In the minds of many Americans, Justice Antonin Scalia is a fanatic. He wants “to turn back the clock,” we are told, to use his seat on the Supreme Court to impose his narrow-minded morality on the rest of us. Justice Scalia, however, while undoubtedly a social conservative, probably decides cases the same way his colleagues do: by applying a standard of constitutional interpretation as impartially as he can.

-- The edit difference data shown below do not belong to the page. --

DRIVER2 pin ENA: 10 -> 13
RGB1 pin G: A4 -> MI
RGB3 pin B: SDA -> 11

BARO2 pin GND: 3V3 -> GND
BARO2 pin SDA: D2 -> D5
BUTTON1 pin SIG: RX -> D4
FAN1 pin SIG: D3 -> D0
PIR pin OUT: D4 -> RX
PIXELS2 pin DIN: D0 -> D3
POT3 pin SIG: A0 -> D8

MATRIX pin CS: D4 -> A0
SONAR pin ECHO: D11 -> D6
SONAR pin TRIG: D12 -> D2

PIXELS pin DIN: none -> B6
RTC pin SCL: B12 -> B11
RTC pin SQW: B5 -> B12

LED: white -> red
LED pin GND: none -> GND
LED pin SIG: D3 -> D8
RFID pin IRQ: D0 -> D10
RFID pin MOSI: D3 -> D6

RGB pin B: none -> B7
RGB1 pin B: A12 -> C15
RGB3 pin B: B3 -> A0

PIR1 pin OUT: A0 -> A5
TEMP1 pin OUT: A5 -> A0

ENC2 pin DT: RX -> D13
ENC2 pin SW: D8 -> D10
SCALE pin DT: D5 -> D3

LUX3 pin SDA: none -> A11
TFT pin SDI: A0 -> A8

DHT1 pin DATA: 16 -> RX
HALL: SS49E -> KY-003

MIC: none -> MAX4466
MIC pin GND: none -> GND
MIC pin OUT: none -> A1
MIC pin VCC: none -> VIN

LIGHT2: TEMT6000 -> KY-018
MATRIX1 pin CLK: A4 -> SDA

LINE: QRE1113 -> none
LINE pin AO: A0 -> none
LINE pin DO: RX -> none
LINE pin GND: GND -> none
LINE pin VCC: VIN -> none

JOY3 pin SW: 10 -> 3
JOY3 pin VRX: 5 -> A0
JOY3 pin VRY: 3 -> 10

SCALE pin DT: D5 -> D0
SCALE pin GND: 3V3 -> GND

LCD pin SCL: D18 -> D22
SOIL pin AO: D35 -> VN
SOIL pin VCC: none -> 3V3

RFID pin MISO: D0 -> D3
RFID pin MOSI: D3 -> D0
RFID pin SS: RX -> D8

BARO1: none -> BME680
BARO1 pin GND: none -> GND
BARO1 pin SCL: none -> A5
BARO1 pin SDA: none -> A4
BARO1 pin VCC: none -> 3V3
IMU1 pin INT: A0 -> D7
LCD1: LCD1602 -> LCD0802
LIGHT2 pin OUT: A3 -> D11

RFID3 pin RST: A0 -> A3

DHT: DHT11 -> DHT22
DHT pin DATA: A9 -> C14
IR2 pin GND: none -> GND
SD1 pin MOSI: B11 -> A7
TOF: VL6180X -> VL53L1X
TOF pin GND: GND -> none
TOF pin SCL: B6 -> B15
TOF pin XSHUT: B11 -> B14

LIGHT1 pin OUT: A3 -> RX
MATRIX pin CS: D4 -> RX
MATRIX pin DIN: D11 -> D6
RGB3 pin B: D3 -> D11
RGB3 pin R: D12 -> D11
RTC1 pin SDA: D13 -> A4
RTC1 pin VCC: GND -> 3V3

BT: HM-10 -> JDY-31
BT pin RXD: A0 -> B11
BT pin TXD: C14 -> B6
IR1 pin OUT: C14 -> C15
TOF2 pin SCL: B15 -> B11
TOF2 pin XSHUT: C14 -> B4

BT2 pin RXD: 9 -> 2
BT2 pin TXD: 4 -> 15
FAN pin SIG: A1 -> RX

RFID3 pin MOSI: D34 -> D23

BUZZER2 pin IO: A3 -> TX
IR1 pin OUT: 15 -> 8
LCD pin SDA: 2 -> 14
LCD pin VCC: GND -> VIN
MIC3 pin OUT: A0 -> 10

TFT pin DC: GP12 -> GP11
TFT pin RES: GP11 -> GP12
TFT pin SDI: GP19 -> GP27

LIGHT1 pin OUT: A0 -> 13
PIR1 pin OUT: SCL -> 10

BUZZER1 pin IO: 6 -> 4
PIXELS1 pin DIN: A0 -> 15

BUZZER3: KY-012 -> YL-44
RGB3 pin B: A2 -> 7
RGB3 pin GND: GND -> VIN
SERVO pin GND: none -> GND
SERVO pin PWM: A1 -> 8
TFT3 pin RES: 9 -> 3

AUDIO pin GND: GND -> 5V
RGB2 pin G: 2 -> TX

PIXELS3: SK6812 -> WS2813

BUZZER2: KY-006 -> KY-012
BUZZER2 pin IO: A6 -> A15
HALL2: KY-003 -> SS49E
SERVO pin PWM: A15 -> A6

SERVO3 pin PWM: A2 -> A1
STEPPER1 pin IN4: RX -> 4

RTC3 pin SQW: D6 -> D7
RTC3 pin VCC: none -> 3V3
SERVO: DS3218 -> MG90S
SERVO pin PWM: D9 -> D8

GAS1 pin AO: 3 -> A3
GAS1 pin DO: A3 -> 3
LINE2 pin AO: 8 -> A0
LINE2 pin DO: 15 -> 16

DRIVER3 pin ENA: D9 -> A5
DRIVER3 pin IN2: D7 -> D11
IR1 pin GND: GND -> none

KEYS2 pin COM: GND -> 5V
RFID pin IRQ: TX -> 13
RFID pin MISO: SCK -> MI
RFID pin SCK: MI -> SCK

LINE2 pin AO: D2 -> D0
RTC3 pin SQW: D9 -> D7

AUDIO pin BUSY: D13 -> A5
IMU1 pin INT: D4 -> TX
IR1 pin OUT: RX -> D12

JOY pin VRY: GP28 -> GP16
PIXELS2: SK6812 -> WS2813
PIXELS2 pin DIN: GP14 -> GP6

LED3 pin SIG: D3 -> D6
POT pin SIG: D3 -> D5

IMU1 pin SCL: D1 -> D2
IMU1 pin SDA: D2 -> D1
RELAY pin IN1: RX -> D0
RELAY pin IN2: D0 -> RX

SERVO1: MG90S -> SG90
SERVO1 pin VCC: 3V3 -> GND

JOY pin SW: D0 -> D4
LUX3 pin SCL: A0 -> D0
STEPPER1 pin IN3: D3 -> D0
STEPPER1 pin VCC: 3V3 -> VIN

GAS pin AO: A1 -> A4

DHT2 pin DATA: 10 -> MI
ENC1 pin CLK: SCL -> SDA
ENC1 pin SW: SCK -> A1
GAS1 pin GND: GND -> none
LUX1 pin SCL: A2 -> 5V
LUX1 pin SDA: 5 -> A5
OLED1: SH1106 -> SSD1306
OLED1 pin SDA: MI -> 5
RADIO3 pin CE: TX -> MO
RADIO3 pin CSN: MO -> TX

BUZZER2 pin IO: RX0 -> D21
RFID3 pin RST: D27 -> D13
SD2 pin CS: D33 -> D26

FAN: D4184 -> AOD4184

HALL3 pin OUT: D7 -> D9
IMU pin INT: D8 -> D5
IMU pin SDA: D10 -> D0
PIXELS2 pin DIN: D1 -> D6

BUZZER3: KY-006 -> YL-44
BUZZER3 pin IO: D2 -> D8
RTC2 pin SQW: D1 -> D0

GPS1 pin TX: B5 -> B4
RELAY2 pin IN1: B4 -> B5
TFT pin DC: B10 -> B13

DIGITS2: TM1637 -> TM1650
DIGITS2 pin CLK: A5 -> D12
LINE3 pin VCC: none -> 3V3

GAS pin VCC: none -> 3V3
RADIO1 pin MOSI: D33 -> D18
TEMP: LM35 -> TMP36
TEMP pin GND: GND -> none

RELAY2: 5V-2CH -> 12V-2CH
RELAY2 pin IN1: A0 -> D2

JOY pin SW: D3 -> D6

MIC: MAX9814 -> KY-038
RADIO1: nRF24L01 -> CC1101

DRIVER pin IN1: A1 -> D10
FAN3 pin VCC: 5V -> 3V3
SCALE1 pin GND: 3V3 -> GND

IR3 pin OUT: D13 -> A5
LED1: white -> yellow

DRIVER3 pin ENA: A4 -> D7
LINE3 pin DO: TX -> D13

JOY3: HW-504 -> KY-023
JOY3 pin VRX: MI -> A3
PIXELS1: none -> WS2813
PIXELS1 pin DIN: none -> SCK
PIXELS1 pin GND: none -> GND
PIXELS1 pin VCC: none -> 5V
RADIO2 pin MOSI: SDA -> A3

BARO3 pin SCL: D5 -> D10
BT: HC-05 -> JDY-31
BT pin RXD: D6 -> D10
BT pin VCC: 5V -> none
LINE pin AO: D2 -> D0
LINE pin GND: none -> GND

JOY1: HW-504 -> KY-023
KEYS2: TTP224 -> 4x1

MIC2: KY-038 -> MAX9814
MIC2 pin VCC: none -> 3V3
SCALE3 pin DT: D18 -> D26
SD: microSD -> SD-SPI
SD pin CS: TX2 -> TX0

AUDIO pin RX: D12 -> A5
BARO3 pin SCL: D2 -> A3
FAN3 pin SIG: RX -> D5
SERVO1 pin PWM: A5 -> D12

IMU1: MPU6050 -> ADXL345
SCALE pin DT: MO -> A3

For Mr. Scalia still believes in what the Jesuits taught him in civics: The executive branch executes, the legislative branch legislates and the judicial branch interprets. Is that naïve? Perhaps. What is more naïve, however, is the notion that we can turn our courts into a third house of Congress without creating a dangerous imbalance of power. Yet partisans on both sides would like to do just that, to resolve public policy questions through judicial fiat. That is undemocratic, says Mr. Scalia; judges should interpret, not legislate.
But just what method of interpretation should be used? Justice Scalia calls his method “original meaning.” Put simply, the idea is that the Constitution should be interpreted to mean what reasonable people would have understood it to mean at the time that its various bits and pieces were adopted. Note that “original meaning” is different from “original intent,” which Mr. Scalia thinks is not really knowable. In other words, “original meaning” is not an attempt to get inside James Madison’s head. Justice Scalia is simply saying that in a democracy, the standard of constitutional interpretation should center on the voter: What would the voters who voted for a particular constitutional provision have understood it to mean at the time that they voted?
Mr. Scalia refers to his method as “the lesser evil,” especially in comparison with the principal alternative: the “living Constitution.” The “living Constitution” is the idea that the Constitution is an organic entity, that it “evolves,” along with the nation’s moral standards. Since the Constitution is somehow “alive,” it can mean different things to different generations. The problem, according to Justice Scalia, is that if the Constitution means whatever a judge wants it to mean, then we have a kind of judicial tyranny on our hands.
People who oppose Justice Scalia’s approach argue that his method results in decisions that simply conform to his personal prejudices. But if Mr. Scalia really wanted to impose his own views, the more subjective “living Constitution” method would be the way to go. Mr. Scalia’s method, moreover, does not always produce rulings that conform with his personal opinions, and they can just as easily disappoint his supporters. Pro-choicers, for example, get angry when he says that there is no right to abortion in the Constitution; pro-lifers get angry when he says that there is no “right to life” either. If people want to outlaw abortion or the death penalty, or repeal the Second Amendment, which we advocate in this week’s editorial, Mr. Scalia says, “Then do what we do in a democracy: go out and vote for it.” If we do not like the meaning of something, vote to change it, but do not let unelected judges decide the matter for us.
On the whole, that approach strikes me as reasonable. “But,” you might say, “what about civil rights and all those objectively good things that the courts have brought about? Using his method, wouldn’t Mr. Scalia have voted against Brown v. Board of Education, for example?” No, Mr. Scalia has said. If the Court had applied his method, Brown would never have been necessary because “separate but equal” would never have been declared constitutional in the first place. But all that is beside the point. We probably should not decide the best method of constitutional interpretation according to whether it produces decisions that we personally like. That, after all, is what people are constantly accusing Justice Scalia of doing.